I applied to 19 PhD programs around the country and got rejected by nearly all of them (the Clinical Psychology PhD program has a 2% acceptance rate, and remember, my grades were shit). Most programs didn’t bother to send feedback beyond a form letter. One, however, did. The program director reached out to me, telling me why they had chosen to reject my candidacy. It was because they had found my private LiveJournal, and they didn’t like what I had to say. To this day, I have no idea how they found it, but I purged all of my blog accounts from the web as soon as I purged his email. And after that, I never blogged, or really kept my “old website” again.
Since then, it’s been hard to start again. Part of it is because of the nature and intent of blogging has changed. No judgment, but there was definitely pressure to make my blog as popular and addictive as possible, something that went against what my mind was itching to do instead. I got rid of my hosting account when I could keep my portfolio on Github Pages. I tinkered with a Jekyll setup for a little bit because well…WordPress core kind of sucked. (Love you!)
Then things in life happen, because they happen. So now that, a decade later, I work on that which galvanized and at the same time, shut down so much, I went dumpster-diving into my computer to see where I left off.
I kept a copy of all my layouts, the same way I keep old concert tickets and formative letters. Things that are special enough to me that I’ve hauled them across the country back and forth for years.
According to my archives (and because intro pages used to be cool), this is blog version 32.
I expect my layout output now to be less prolific. But don’t worry–I am planning on posting screenshots of some major teenage angsty stuff.
A “Miscelanea” is a type of little neighborhood general store commonly found in Mexico that sells assorted items, like soda, [individual] eggs, school supplies, firecrackers. They are usually in the same building as the people that own it, and it’s expected that they be named after the family, or a specific member of the family.
My dad opened one for my grandmother to live off of in the 90s, and when I’d visit in the summers, I ran the counter.

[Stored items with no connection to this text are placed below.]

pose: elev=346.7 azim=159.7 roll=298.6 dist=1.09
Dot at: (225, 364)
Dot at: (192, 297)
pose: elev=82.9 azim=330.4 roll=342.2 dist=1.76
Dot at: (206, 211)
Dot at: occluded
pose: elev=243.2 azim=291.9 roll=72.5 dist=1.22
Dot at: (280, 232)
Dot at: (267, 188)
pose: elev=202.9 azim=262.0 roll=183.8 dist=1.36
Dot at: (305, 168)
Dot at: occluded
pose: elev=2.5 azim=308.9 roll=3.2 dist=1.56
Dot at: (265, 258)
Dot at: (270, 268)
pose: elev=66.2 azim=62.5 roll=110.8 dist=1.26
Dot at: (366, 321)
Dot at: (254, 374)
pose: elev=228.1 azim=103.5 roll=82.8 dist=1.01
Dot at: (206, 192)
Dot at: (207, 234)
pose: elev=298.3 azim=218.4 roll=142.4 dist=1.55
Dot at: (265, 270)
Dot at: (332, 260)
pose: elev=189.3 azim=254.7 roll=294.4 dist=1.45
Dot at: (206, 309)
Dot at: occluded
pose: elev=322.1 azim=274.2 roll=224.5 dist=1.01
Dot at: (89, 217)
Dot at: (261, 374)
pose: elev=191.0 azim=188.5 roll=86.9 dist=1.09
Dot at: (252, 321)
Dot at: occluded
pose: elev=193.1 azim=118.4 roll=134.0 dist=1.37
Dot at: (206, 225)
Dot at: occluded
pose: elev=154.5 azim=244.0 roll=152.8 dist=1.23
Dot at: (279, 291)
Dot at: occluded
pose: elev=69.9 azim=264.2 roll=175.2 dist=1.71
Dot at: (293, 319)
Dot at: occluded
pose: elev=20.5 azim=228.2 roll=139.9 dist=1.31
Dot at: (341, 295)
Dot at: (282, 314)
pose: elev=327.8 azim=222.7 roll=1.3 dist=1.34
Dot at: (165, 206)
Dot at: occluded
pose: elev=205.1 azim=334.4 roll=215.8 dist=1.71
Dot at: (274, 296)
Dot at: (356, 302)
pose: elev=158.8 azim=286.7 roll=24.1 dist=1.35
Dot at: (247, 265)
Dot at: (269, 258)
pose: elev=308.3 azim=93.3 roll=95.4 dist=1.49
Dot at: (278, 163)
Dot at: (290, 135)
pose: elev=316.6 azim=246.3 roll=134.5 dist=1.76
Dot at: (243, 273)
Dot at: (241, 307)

In the back of his mind, he thought we would eventually move back. But a couple of years ago, when my grandma died, we closed it down. It had been operating at a loss since big-box stores opened in town, and life had moved on in the United States long before.
The most common sign found on the storefronts, “Abarrotes en general,” translates roughly to “groceries and such.” I don’t expect to live off this blog, but I think it’ll feed me. Stop by for a snack and chat.